Septeto fluvial

01


Una vez violines, violas, violoncelos y contrabajos ocupen el cauce, la barca de un piano aparezca amarrada en la orilla, flautas, clarinetes, oboes y fagots revoloteen como pájaros por la fronda del bosque de ribera de trompas, trompetas, trombones y tubas, y bajo mis pies suenen los timbales, tambores y el xilofón de los guijarros del camino, cuando levante los brazos y de nuevo los empiece a mover la música del río inundará la sala de conciertos del atardecer con una cadencia de ritmo asonantado, dulzor melancólico y la carta que a diario escribe la belleza sin destinatario ni remite.

02


A esta hora le gusta al puente dibujar paralelas sobre la cartulina oscura de la corriente.

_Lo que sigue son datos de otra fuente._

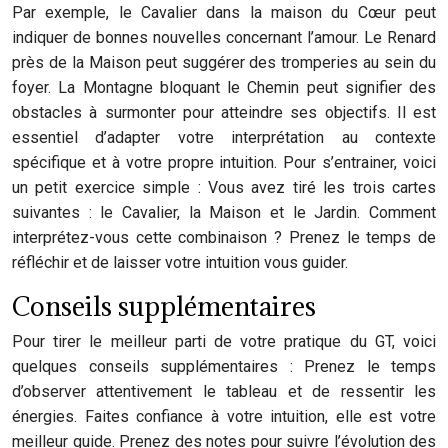
Par exemple, le Cavalier dans la maison du Cœur peut
indiquer de bonnes nouvelles concernant l’amour. Le Renard
près de la Maison peut suggérer des tromperies au sein du
foyer. La Montagne bloquant le Chemin peut signifier des
obstacles à surmonter pour atteindre ses objectifs. Il est
essentiel d’adapter votre interprétation au contexte
spécifique et à votre propre intuition. Pour s’entrainer, voici
un petit exercice simple : Vous avez tiré les trois cartes
suivantes : le Cavalier, la Maison et le Jardin. Comment
interprétez-vous cette combinaison ? Prenez le temps de
réfléchir et de laisser votre intuition vous guider.
Conseils supplémentaires
Pour tirer le meilleur parti de votre pratique du GT, voici
quelques conseils supplémentaires : Prenez le temps
d’observer attentivement le tableau et de ressentir les
énergies. Faites confiance à votre intuition, elle est votre
meilleur guide. Prenez des notes pour suivre l’évolution des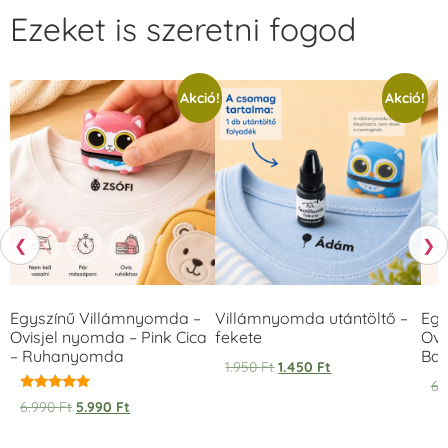
Ezeket is szeretni fogod
Akció!
Akció!
❮
❯
Egyszínű Villámnyomda –
Villámnyomda utántöltő –
Egy
Ovisjel nyomda – Pink Cica
fekete
Ovi
– Ruhanyomda
Bag
1.950
Ft
1.450
Ft
6.
Értékelés:
6.990
Ft
5.990
Ft
5.00
/ 5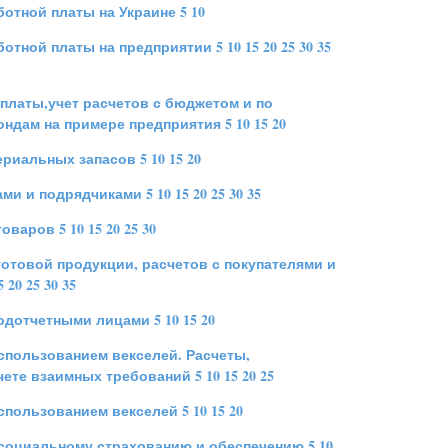
аботной платы на Украине
5
10
аботной платы на предприятии
5
10
15
20
25
30
35
оплаты,учет расчетов с бюджетом и по
ндам на примере предприятия
5
10
15
20
ериальных запасов
5
10
15
20
ами и подрядчиками
5
10
15
20
25
30
35
товаров
5
10
15
20
25
30
готовой продукции, расчетов с покупателями и
5
20
25
30
35
подотчетными лицами
5
10
15
20
использованием векселей. Расчеты,
чете взаимных требований
5
10
15
20
25
использованием векселей
5
10
15
20
 социальному страхованию и обеспечению
5
10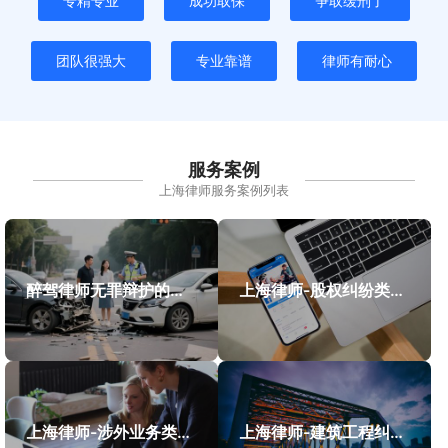
专精专业
成功取保
争取缓刑了
团队很强大
专业靠谱
律师有耐心
服务案例
上海律师服务案例列表
醉驾律师无罪辩护的成功案例
上海律师-股权纠纷类案件案例
上海律师-涉外业务类案件案例
上海律师-建筑工程纠纷类案件案例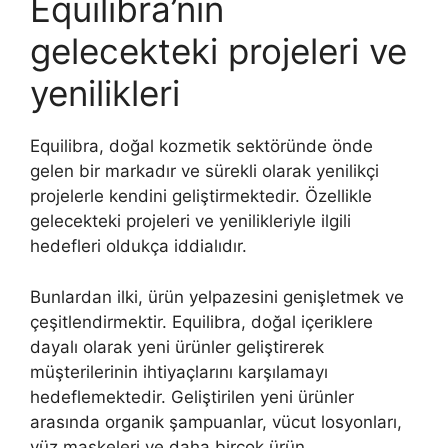
Equilibra’nın
gelecekteki projeleri ve
yenilikleri
Equilibra, doğal kozmetik sektöründe önde
gelen bir markadır ve sürekli olarak yenilikçi
projelerle kendini geliştirmektedir. Özellikle
gelecekteki projeleri ve yenilikleriyle ilgili
hedefleri oldukça iddialıdır.
Bunlardan ilki, ürün yelpazesini genişletmek ve
çeşitlendirmektir. Equilibra, doğal içeriklere
dayalı olarak yeni ürünler geliştirerek
müşterilerinin ihtiyaçlarını karşılamayı
hedeflemektedir. Geliştirilen yeni ürünler
arasında organik şampuanlar, vücut losyonları,
yüz maskeleri ve daha birçok ürün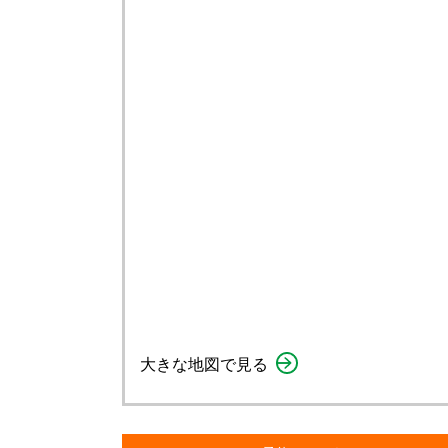
大きな地図で見る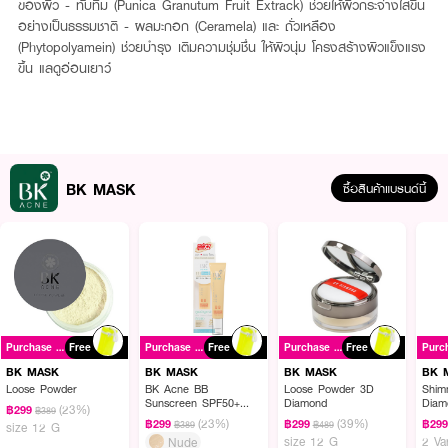
ของผิว - ทับทิม (Punica Granutum Fruit Extrack) ช่วยให้ผิวกระจ่างใสขึ้น
อย่างเป็นธรรมชาติ - ผลมะกอก (Ceramela) และ ถั่วเหลือง
(Phytopolyamein) ช่วยบำรุง เติมความชุ่มชื่น ให้ผิวนุ่ม โครงสร้างผิวแข็งแรง
ขึ้น แลดูอ่อนเยาว์
BK MASK
ซื้อสินค้าแบรนด์นี้
Purchase ฿489+
Free
Purchase ฿489+
Free
Purchase ฿489+
Free
BK MASK
BK MASK
BK MASK
BK 
Loose Powder
BK Acne BB
Loose Powder 3D
Shim
Sunscreen SPF50+
Diamond
Diam
(23%)
฿299
฿389
PA++++
(23%)
(39%)
฿299
฿299
฿29
฿389
฿489
size 12 G
size 12 G
2 Va
Nude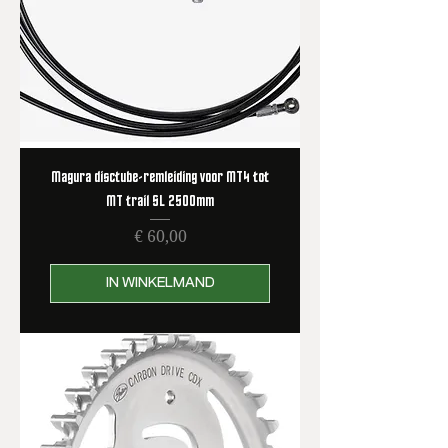
Magura disctube-remleiding voor MT4 tot
MT trail SL 2500mm
Prijs
€ 60,00
IN WINKELMAND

Los patos se espulgan el cuello en un acto que les parece de contrición a quienes, con el brazo al aire, fuman en las ventanas el cigarrillo de la sobremesa. La ciudad realiza sus ejercicios escolares con desgana. Quien cruza de una orilla a otra lo hace con la premura de no ser observado o con la parsimonia de quien, por no ir a parte alguna, necesita fotografiarlas todas. Nada hay que valga la pena contar. He abierto este cuaderno para volver a cerrarlo.

03


Agua de hierro, el filo de la doladera del tiempo. Grieta. El color de la sangre cuando se coagula a la intemperie, cauce. Serenos el cielo, las antiguas locomotoras de la explotación minera, la herrumbre de los vagones, los pinos, la fábrica de los hangares, las balsas oscuras. Serena la corriente que mana como una herida que ya no duele. Los pasos crepitan sobre la grava de los caminos. Y la luz, que se compadece de sí misma por convertir lo diáfano en inquietud roja, agarrada a los herrajes junto a la puerta de los túneles excavados en la jornada.

04


Por no haber tenido río mi infancia, en una ciudad de travesías secas, me siento en la orilla con frecuencia, devoto quizá con un pasado por perdonar. Las piedras que no he tirado, ahora las lanzo hacia el centro del cauce e imagino su lento descender hacia el lecho. El limo poco a poco las hará suyas y tras el vuelo permanecerán ahí, por siempre ápteras, en el fondo de un cauce que no deja nunca de irse a otro lugar, donde tampoco habrá de quedarse. Nunca he comprendido del todo las metáforas fluviales. ¿Soy la piedra o la corriente?

05


¿Por qué hasta ahora no he percibido su indiferencia? Como me refleja en el espejo sucio si me asomo desde la baranda, la inercia me ha hecho creer que algún interés tengo para su pasar. O quizá sea porque le escribo cartas y sueño que las lee mientras la luna cabalga desnuda en su lomo. Pero por más que me desviva hablando, sé que no me escucha, sordo y cabizbajo. Ensimismado. Tal como a veces ando yo mientras paseo por la orilla, y es el río entonces quien echa el brazo de su discurrir sobre mi hombro por darme ánimos.

06


El nombre de un río nunca se va con él. Se queda sobre el talud, en un cartel de latón, al pie de una carretera por donde también se van quienes lo pronuncian como un murmullo fugaz que aspira a ser recuerdo. Cuanto se está yendo deja instantes detenidos en su tránsito. Es lo que desorienta a los filósofos. Se entendería mejor un quedarse quieto para la fotografía. Incluso un no dejar rastro, pues la ignorancia es buen aliado del saber. Pero el que los ríos tengan nombre y que se pueda memorizar resulta un desafío. O quizá, una bendición.

07


Regato que el mediodía dejará en breve hundimiento, en oscuro trazo sobre la arena; mientras aprovechas la pendiente para recorrerla, inventas. Un camino. En el mío, que atraviesa el tuyo, se ha necesitado una tradición de gente que vaya de un lugar a otro para consolidarlo. Una lluvia de primavera, un exabrupto de gotas, basta para tu sinuosa afirmación sobe el día. Arroyuelo, cómo aprenderé filosofía en tu fortuita existencia. Cómo extraeré de lo trivial una lección de poética con la que pueda escribir el poema que me ha sugerido tu paso. Esta mañana. Yendo a ningún lugar hasta encontrarte.